By Susan Bloom
Experts contend that Amazon’s recently-announced “drone delivery” capability presents both a threat and an opportunity for distributors.
Last month, Amazon unveiled the latest in its series of revolutionary approaches to e-commerce – the ability to fly packages to your doorstep in as little as half an hour using drone delivery. Still in the testing and FAA approval phase, Amazon announced that the new service, known as Amazon “Prime Air,” could be available to customers in the next 4-5 years.
“This delivery system from Amazon is designed to safely get packages to customers in 30 minutes or less using unmanned aerial vehicles, or drones,” confirmed industry expert Justin King, Senior Partner at Washington, D.C.-based B2X Partners (www.B2XPartners.com) and founder of eCommerceandB2B.com. While still several years away from being a viable delivery mechanism for the online retail giant, King advises distributors to “take this development seriously,” as does Dirk Beveridge, founder of UnleashWD (www.unleashWD.com), a two-day, Chicago-based innovation summit for future-thinking distributors.
Following, tED magazine tapped both King and Beveridge for their thoughts on what Amazon’s new drone delivery capability could mean for e-commerce in general as well as for the future of electrical distribution.
tED magazine: What immediate implications will this capability have for the e-commerce world as well as for the B2B sector in the future?
King: Companies like Amazon aren’t doing drone deliveries for fun — they recognize that the “last mile” for their customers is important.
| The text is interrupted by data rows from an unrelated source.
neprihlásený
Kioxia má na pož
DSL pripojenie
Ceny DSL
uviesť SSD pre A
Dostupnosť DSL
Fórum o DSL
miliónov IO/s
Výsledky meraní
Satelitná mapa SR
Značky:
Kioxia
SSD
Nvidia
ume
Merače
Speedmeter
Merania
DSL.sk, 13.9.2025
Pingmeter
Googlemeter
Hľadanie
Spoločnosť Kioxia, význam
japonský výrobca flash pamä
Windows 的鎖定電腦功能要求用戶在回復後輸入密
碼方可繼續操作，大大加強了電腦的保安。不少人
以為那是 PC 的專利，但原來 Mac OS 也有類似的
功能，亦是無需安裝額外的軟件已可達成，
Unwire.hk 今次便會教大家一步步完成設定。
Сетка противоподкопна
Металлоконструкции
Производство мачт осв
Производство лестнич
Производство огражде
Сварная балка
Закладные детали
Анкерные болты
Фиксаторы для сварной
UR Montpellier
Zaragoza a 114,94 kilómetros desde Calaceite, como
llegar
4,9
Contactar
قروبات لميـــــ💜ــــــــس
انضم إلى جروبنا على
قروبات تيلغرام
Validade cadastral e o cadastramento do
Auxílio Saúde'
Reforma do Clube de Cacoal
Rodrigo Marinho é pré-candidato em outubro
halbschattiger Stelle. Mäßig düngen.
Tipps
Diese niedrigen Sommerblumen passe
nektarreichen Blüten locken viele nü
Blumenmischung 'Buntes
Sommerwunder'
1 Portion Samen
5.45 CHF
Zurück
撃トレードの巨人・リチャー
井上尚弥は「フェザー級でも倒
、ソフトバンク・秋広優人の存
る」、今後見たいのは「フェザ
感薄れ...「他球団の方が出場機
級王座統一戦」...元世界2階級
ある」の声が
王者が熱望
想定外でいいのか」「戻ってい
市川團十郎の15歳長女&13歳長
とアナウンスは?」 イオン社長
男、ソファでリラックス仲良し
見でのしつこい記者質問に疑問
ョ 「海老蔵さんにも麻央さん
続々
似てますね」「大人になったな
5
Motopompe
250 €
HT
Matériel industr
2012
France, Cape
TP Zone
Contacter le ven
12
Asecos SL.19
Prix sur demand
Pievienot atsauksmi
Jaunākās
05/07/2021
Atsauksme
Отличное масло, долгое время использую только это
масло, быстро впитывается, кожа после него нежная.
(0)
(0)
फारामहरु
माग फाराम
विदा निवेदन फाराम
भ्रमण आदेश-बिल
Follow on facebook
Two-hour delivery has been successful and they want to speed that up and make it even more efficient. The Amazon.com site is great and what most of us associate with the Amazon experience is that “I clicked and then it arrived,” which demonstrates that e-commerce isn’t just about the ‘online’ aspect, but about transforming the ENTIRE customer experience, from finding the right products to unbelievably fast delivery. As Amazon Business continues to play an increasingly larger role within Amazon, I think that we can expect to see similar experiences rolled out to Amazon Business customers over time.
Beveridge: Amazon Prime Air may indeed be a game changer, but could also go the way of AmazonSupply or the Amazon Fire phone — two busts. But what Amazon does better than many other organizations is that they’re very good learners. They stop, pause, and think, take the lessons from their successes and failures, and link and use these lessons to re-think strategies, problems, opportunities, and possibilities.
tED: With e-commerce players all fighting for that “last mile” to the customer, how will this capability help Amazon leap ahead and possibly pass other competitors on that front?
King: I think that this development might actually enable the electrical distributor. Drones are inexpensive resources compared to people and local transportation. For smaller items, innovative distributors will latch onto this new technology and gain a huge local competitive advantage, and Amazon can help pave the legal way for regional and other national players. For those distributors who don’t take Amazon seriously, however, this could represent another way in which Amazon is leapfrogging companies and putting all distributors at risk.
tED: How should electrical distributors approach this innovative new development?
Beveridge: Today it’s important to develop a discipline that I call “Peering into the Future” – e.g., identifying trends, making sense of them, and then using this insight to build your strategy going forward. Technology is changing the way business is done and the changes that are going to impact electrical distribution are already out there. The willingness to adapt and evolve, no matter who’s making headlines – be it Amazon, Grainger, or entities we don’t even know — begins with your mindset. With the right mindset, distributors can succeed widely no matter what Amazon does next.
tED: What message would you like electrical distributors to take away from Amazon’s new drone delivery announcement?
King: First of all, take it seriously. Borders didn’t believe Amazon would work, nor did Blockbuster believe that RedBox and Netflix would work. No one believed two-hour delivery either. As it relates to drone delivery, I want distributors to believe it, but at the same time embrace it. They should take a look at their entire customer experience and engage in customer journey mapping to identify the pain points that their customers have.
Beveridge: I agree and actually think that the focus shouldn’t be on Amazon per se; it’s bigger than that. In the past, distributors just had to compete against the guy across town, another business which looked at the world in a very similar way. But now we need to understand our new competitors and what the world’s boldest, smartest, and most relentless innovators can create using technology. In that sense, it doesn’t really matter if Amazon Prime Air succeeds or not – at the end of the day, distributors had better get to work redefining their relevance going forward in order to remain competitive.